What seems somehow disingenuous is to begin the struggle with human greed and societal constraints merely

with the American experience. Humanities’ struggle against avarice and inhumanity based on greed is almost a time worn cliché. The Jewish Bible has many strictures to help the poor, the widow and the orphan, and to render equal justice to the poor as well as the rich; the New Testament forbids lending at interest to a fellow Christian and Christ’s disciples at first tried communal living and sharing equally all income; as did the Pilgrims in the first year of their live in the new world. Both attempts, we know, were soon abandoned as impractical attempts in the struggle against human avarice----but greed, in stead, was left in the Catholic Canon as one of the seven deadly sins. Or as Chaucer in one of the Canterbury Tales proclaimed, "Radix Malorum est Pecunia" (money is the root of all evil). But the alchemists, in the middle ages continued their fruitless but very diligent search for riches by turning dross into gold, an international effort of pseudo science and mysticism. But the mania, if that what it is, for riches and its attendant prestige has been with us, and of course our migrant ancestors, from the dawn of history. Indeed, the search for a better life has caused many population shifts and upheavals and probably the survival of the fittest mainly in those turbulent times. In our own history, the fabled and mostly failed Alaska Gold Rush a century ago provided a modern mini enactment of this theme. Many thousands uprooting their lives in their mostly unsuccessful search for gold, but discovering and developing a new and mostly successful region to live and prosper. (Not only caribou but oil--- We hope!).

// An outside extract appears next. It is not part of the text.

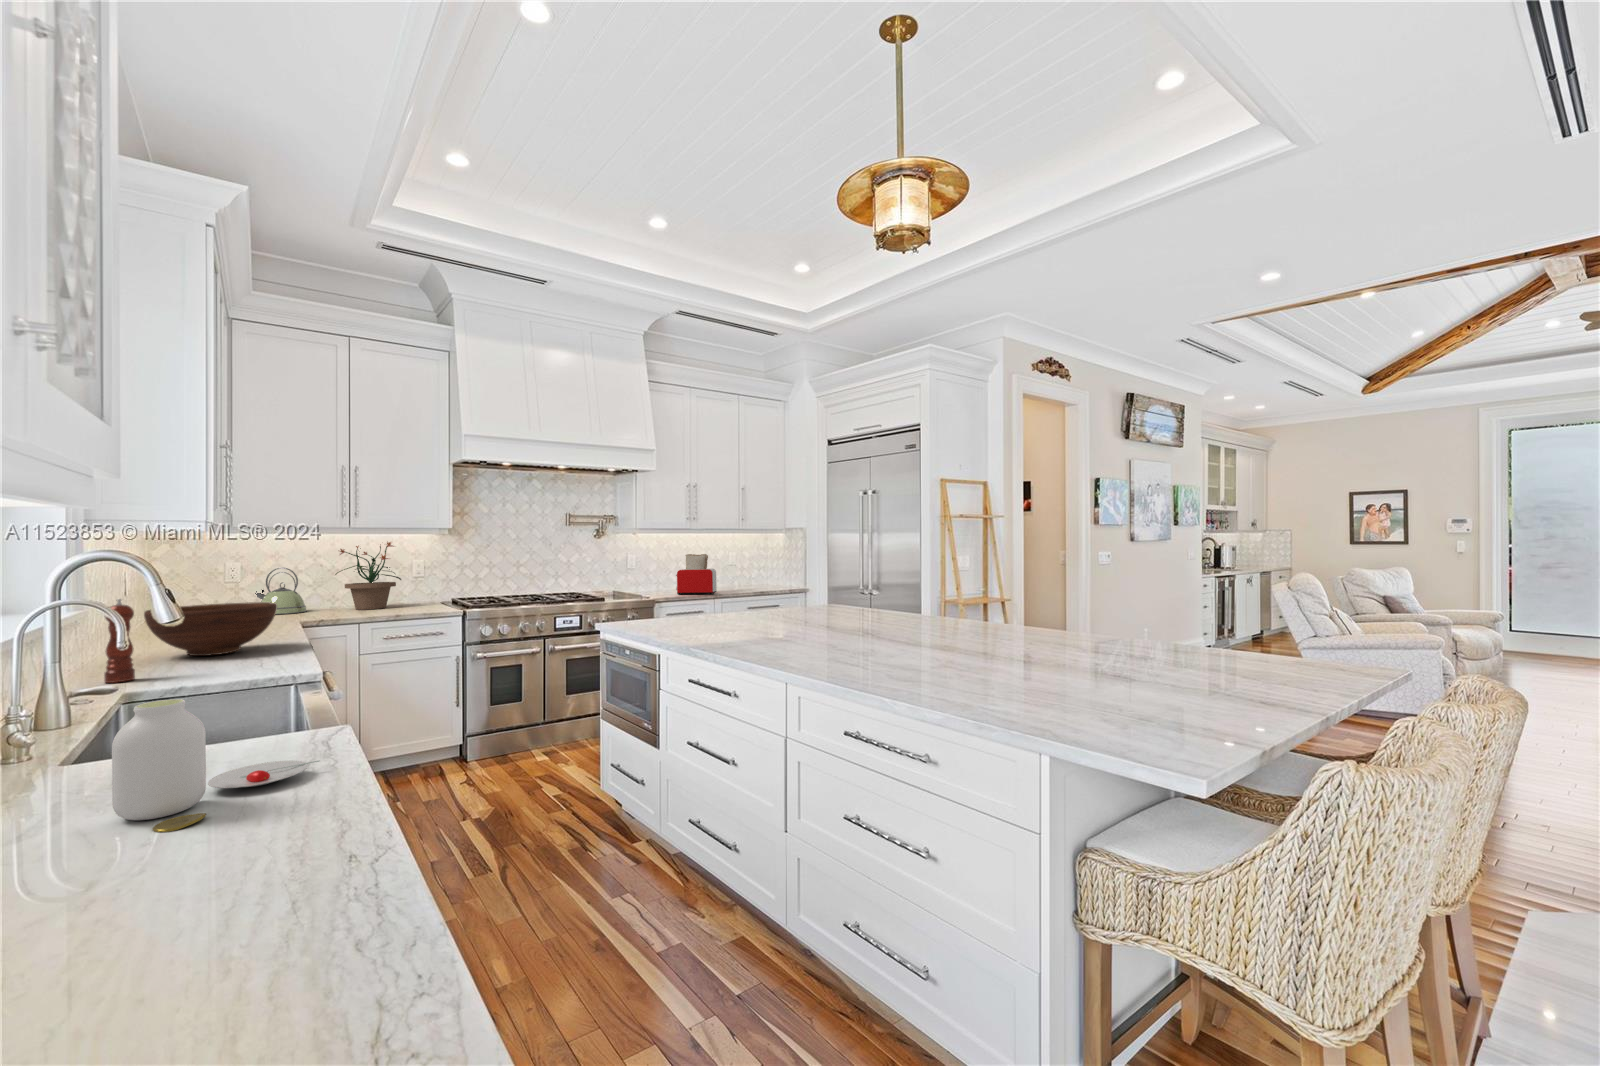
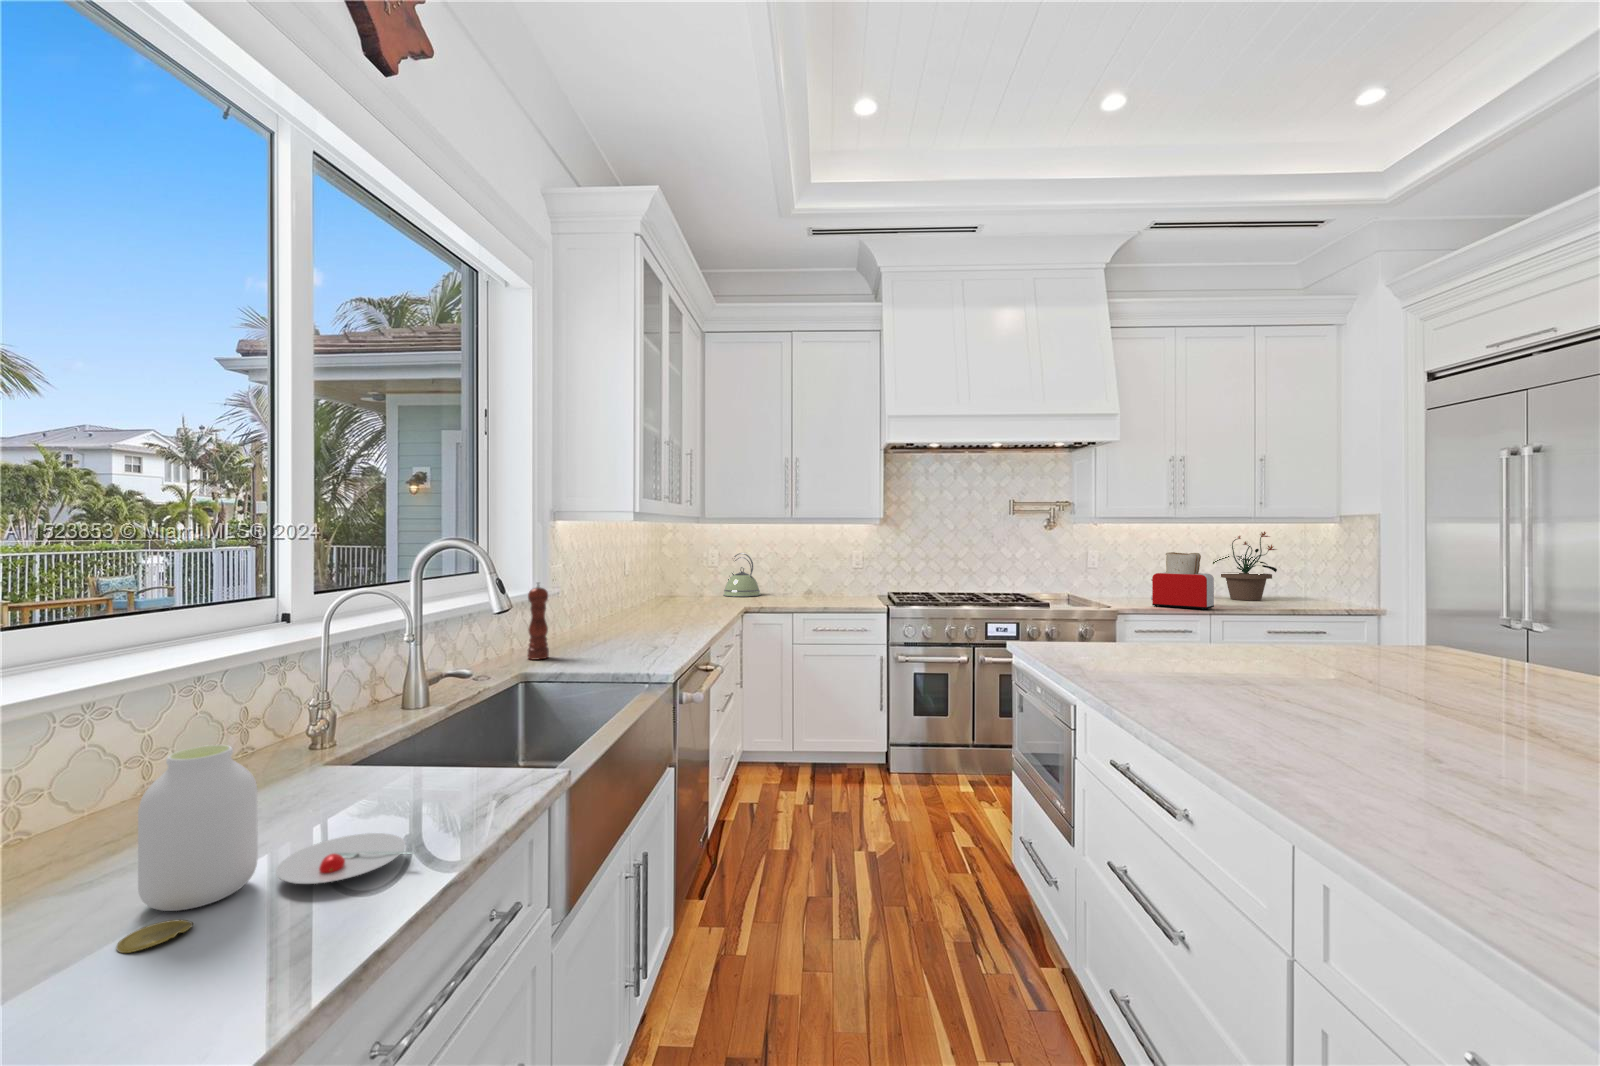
potted plant: present [335,542,401,610] -> present [1213,532,1277,600]
fruit bowl: present [144,602,277,656] -> none [585,588,684,638]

Actually we Americans can become not only manic about material things but have transcendent political and moral goals too. We all thought that Hitler and Stalin were evil to the core and reacted overwhelmingly to defeat them. First in the Second World War against Hitler( with Stalin on our side) and then in the 30 year "cold war" against Stalin and communist Soviet Russia—the Evil Empire of Ronald Reagan. Also, including "manic" economic interest but still by far transcending it, was the Manifest Destiny credo of the 19th century, the "go west young man" mantra that made us the unified coast to coast great power of the hemisphere. And looming today we have another global contest of huge proportions to enlist the total support of our people and lift us again to those great levels of creativity—and sacrifice—that we have demonstrated in the past. (And become positively manic about). The fight for world wide energy sufficiency. With a safe non polluting substance that we can all afford. And let us not wait until the price of oil bankrupts us all. This will be another cold war, perhaps of 30 years duration, but very few additional shots, if any, will have to be fired or lives lost. We in the free world, led by the United States in existing expertise and financial strength, have the wherewithal to combine and gradually reduce oil dependence with greatly increased research and experimentation with the many feasible alternate energy sources available—chemical, nuclear, solar, coal, wind driven, and conservation. And we must not turn back even though the price of oil starts to slip and slide, and perhaps even plummet at the news that this great effort is at last under way. Oil can easily return to reasonable levels if we jointly pursue this crucial task under our determined unrelenting guidance. The mere threat of its successful completion will start shaking the oil sheiks’ prices at least 10 to 15 % in our direction.

In a way we are not merely "going west, young man" as in our manifest destiny, nor is it world wide globalization in an economic sense, a la Tom Friedman, that we hold dear. While we certainly have strong resonance from our immigrant restlessness, curiosity and desire for earthly success, ultimately we look beyond that secular horizon and strive for some sort of redemption, salvation, and redemption in a cosmic sense; that we do not come from a oblivion or are condemned to oblivion on physical death. And on this earth the American people—a basically religious people--- will rally round the most redemptive cause we know, Freedom, Democracy, and the Brotherhood of Man. And that’s what George Bush’s second inaugural address was all about ----- much to the scorn or surprise of some people. Maybe not the second Gettysburg address but a bold template for the surprising resurgence that seems to be taking place now in the so called third world. Remember the "spiritual malaise" that Jimmy Carter complained about before Reagan beat him easily with capitalist vigor and action? Bush’s bold approach seems to be just the right stance politically for the free world and especially for the emerging middle east nascent thrust for freedom and democratic rule.

Now to get on with the fight for affordable world wide fuel!. For saving the world , not getting off, is one of the true American national pastimes, not like Whybrow’s admired but fading Fast New World frenetics.